State-run Food Corporation of India (FCI) has moved a proposal to raise Rs 40,000 crore through long-term bonds from LIC to liquidate subsidy arrears due from the government.
“These are specially designed bonds meant for LIC to liquidate subsidy arrears due from the government to FCI,” source said. As per the proposal, the 10-year bonds will be redeemed at 10 per cent per annum. It will be raised at government security interest rate plus 30-40 basis points, which comes at around 8.50 per cent.
“FCI has moved a proposal to the Food Ministry for raising Rs 40,000 crore to repay the amount it raised from its cash credit limit and short-term loan due to rising arrears,” the source added.
Subsidy arrears of FCI, the nodal agency for procurement and distribution of grains, have crossed Rs 55,000 crore till March 31.
FCI has a cash credit limit of Rs 54,495 crore with a consortium of 67 banks at a rate of 10.51 per cent. In addition it can raise short-term loan of up to Rs 30,000 crore by inviting tenders from banks.
The corporation is estimated to save Rs 5,000 crore in 10 years, if these bonds are raised, as this a cheaper way of raising funds compared to cash credit limit and short-term loan, source said.

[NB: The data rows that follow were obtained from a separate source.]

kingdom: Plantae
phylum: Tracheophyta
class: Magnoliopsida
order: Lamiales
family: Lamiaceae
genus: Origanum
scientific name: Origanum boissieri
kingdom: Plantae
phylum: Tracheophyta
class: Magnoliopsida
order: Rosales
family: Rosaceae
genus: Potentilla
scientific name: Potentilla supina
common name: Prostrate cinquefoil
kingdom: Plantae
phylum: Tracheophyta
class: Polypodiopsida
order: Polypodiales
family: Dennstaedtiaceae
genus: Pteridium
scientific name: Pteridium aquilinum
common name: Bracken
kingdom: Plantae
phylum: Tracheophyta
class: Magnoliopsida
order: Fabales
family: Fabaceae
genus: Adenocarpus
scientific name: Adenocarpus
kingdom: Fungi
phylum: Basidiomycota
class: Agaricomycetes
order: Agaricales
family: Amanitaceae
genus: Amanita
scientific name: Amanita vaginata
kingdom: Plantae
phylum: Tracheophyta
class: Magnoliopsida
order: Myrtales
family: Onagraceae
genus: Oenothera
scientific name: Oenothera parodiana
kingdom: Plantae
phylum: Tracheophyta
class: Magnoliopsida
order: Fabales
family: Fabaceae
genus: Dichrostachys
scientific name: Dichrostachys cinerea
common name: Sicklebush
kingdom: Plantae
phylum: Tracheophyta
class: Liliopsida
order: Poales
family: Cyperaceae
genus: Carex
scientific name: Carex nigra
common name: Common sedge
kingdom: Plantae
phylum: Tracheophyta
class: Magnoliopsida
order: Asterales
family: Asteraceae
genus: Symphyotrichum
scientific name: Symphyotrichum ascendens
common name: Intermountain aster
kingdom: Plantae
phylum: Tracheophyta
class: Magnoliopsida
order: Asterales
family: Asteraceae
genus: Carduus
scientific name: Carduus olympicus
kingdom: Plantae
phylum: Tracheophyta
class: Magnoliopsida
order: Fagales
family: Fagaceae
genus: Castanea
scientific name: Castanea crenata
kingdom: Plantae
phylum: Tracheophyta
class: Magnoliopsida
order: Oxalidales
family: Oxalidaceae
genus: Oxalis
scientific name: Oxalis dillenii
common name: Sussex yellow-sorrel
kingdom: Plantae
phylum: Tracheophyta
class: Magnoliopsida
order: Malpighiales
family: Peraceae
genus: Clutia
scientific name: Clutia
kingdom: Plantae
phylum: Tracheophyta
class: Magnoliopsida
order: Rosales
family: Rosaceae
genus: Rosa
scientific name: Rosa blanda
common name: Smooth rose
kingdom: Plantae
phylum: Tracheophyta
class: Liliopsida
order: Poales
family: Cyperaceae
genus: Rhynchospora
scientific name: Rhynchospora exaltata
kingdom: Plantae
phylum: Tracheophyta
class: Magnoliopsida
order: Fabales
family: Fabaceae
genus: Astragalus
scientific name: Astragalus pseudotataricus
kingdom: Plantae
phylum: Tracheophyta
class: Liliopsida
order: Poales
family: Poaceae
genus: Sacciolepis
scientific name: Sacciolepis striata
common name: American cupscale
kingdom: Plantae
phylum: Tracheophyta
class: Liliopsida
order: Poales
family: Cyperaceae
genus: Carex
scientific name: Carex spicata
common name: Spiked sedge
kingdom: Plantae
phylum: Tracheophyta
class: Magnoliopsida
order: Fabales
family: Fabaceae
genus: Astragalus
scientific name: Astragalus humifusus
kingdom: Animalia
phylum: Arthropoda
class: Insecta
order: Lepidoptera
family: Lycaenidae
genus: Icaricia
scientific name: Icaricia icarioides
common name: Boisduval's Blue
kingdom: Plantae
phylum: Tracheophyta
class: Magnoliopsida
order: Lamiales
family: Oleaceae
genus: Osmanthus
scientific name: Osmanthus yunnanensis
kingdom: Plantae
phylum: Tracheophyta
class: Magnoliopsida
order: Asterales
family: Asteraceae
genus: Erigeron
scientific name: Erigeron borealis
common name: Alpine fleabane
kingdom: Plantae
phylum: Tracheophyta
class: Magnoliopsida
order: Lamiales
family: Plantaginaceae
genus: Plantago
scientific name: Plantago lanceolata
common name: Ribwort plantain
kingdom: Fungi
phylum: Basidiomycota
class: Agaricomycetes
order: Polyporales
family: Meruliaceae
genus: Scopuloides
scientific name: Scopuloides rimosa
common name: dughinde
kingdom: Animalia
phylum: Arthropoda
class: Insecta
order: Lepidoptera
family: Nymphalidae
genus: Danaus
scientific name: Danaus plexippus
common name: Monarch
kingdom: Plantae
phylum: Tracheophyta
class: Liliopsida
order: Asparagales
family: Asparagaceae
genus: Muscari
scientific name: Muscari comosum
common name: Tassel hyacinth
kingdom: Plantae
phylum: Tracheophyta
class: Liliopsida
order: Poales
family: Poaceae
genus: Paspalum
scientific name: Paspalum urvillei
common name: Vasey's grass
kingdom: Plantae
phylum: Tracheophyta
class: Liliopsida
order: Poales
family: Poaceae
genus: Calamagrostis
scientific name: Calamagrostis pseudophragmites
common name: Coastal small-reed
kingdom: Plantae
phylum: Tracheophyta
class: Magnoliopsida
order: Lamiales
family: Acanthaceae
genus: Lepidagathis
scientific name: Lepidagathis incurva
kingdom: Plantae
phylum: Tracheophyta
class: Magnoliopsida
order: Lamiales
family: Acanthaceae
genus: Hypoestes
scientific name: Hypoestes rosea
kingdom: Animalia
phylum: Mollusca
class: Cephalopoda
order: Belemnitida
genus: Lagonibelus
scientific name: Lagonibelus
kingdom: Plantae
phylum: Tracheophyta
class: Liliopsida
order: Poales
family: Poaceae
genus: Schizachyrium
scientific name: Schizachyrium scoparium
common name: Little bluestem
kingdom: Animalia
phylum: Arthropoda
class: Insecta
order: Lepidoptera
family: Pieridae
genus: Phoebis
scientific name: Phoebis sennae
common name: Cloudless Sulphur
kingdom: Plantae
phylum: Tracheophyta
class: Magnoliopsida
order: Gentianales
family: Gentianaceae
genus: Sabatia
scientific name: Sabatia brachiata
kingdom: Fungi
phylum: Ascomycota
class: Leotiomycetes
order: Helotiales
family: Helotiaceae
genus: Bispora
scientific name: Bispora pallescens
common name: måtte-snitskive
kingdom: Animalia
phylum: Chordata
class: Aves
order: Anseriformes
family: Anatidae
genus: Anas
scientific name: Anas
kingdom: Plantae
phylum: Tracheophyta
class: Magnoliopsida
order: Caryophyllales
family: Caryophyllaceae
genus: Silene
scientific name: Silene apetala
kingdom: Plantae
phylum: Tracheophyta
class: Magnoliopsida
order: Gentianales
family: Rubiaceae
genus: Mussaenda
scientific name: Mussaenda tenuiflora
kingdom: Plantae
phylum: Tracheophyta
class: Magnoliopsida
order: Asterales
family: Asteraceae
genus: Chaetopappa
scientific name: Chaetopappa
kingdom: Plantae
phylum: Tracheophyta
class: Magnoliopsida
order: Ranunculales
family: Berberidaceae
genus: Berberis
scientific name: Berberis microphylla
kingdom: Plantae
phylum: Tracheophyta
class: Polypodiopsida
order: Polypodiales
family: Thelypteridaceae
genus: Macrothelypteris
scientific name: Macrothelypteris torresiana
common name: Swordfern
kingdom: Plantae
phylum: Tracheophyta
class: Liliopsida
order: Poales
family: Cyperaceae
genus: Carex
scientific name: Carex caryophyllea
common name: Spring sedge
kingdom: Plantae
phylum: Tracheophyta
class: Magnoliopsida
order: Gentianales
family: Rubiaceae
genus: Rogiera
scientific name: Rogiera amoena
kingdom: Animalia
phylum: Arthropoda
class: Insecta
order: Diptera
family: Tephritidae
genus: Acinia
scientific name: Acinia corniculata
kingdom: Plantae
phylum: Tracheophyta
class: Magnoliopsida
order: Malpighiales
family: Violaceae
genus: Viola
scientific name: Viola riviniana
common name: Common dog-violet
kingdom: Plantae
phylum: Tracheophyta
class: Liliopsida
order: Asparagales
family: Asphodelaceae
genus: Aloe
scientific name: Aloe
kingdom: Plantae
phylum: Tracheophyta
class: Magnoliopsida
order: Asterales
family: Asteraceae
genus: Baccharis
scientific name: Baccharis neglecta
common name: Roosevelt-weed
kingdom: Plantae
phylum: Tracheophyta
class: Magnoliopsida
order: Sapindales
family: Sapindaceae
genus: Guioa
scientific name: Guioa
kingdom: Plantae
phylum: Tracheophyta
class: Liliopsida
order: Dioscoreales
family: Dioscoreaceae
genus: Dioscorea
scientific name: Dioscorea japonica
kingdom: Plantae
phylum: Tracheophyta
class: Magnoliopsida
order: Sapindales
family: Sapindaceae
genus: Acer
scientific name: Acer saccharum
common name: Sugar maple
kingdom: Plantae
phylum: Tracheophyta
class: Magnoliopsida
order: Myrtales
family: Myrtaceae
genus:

In 2014-15, the government had allocated Rs 92,000 crore as food subsidy, out of which Rs 91,995.35 crore was given to FCI. The subsidy incurred in the year was Rs 1,02,476 crore.
In 2015-16, the government has allocated Rs 97,000 crore as food subsidy to FCI against estimated bill of Rs 1,18,000 crore.
The bulk of the food subsidy is paid to FCI for running the public distribution system (PDS).
Operation cost has risen sharply in the past few years due to increase in the minimum support prices (MSP) of grains as well as high storage costs.